Les progrès de la civilisation, après avoir transformé peu à peu l’esclavage antique en servage pendant les premiers siècles de notre ère, avaient amené sa disparition à peu près complète dans l’Europe chrétienne vers la fin du Moyen Age[1] ; depuis le xe siècle, d’ailleurs, il n’avait plus subsisté réellement que dans des cas exceptionnels. Les Espagnols et les Portugais furent les derniers à le pratiquer dans l’ancien continent[2], comme les premiers à l’importer au Nouveau Monde. Ce fut, on le sait, la découverte de l’Amérique qui

  1. Voir à ce sujet : Éd. Biot, L’abolition de l’esclavage ancien en Occident. — J. Yanoski, De l’abolition de l’esclavage ancien au Moyen Âge, etc.
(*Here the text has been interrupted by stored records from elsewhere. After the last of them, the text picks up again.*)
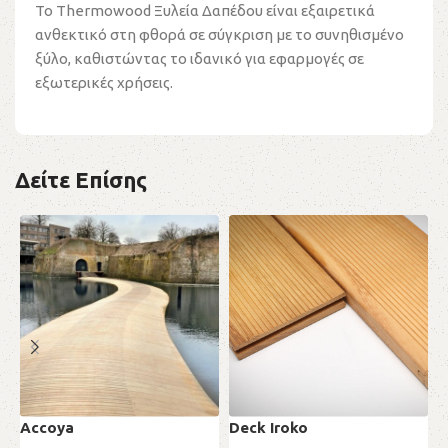
Το Thermowood Ξυλεία Δαπέδου είναι εξαιρετικά
ανθεκτικό στη φθορά σε σύγκριση με το συνηθισμένο
ξύλο, καθιστώντας το ιδανικό για εφαρμογές σε
εξωτερικές χρήσεις.
Δείτε Επίσης
Accoya
Deck Iroko
D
  2. Biot, op. cit., p. 419 : « Au xive siècle, la traite des esclaves se continuait dans toute l’Espagne ; des maisons espagnoles faisaient métier d’enlever des chrétiens et de les vendre aux Maures. » — P. 420 : « Au xve siècle, les Espagnols faisaient la traite des Maures, des nègres, des habitants des Canaries et autres. » — P. 423 : « Les édits du xviie siècle nous montrent encore des esclaves chrétiens en Espagne. » — Sismondi, Histoire des républiques italiennes, édition de 1810, VI, 170, rapporte que, Sforza ayant pris Plaisance en 1447, les soldats eurent la permission « de réduire en esclavage 10.000 citoyens et de les vendre au plus offrant ». — En Roussillon, l’esclavage persista jusqu’au xviie siècle. Cf. Aug. Brutails, Étude sur l’esclavage en Roussillon. L’auteur prouve qu’il y avait des esclaves blancs et même des noirs, qui venaient d’un peu partout ; nombreux exemples cités en note, pp. 7 et 8. — Cf. aussi A. Tourmagne, Histoire de l’esclavage ancien et moderne, p. 288, 289, au sujet du commerce d’esclaves dans les villes italiennes. — Dans un article de la Revue Britannique de décembre 1835 (De l’esclavage chez les peuples anciens et modernes), il est dit, p. 217 : « Le commerce vénitien ramena en Europe l’habitude des esclaves noirs que les Asiatiques préfèrent à tous les autres et pour lesquels les Romains eux-mêmes avaient une grande prédilection. Chez les peuples les plus catholiques et les plus méridionaux de la chrétienté, l’opinion s’établit généralement que tout païen méritait d’être esclave. Les guerres des croisades ne firent qu’augmenter ce préjugé. » — Nous pourrions ajouter que les chrétiens n’ont fait qu’user de réciprocité à l’égard des musulmans, puisque Mahomet avait fait de l’esclavage une institution fondamentale de l’islamisme.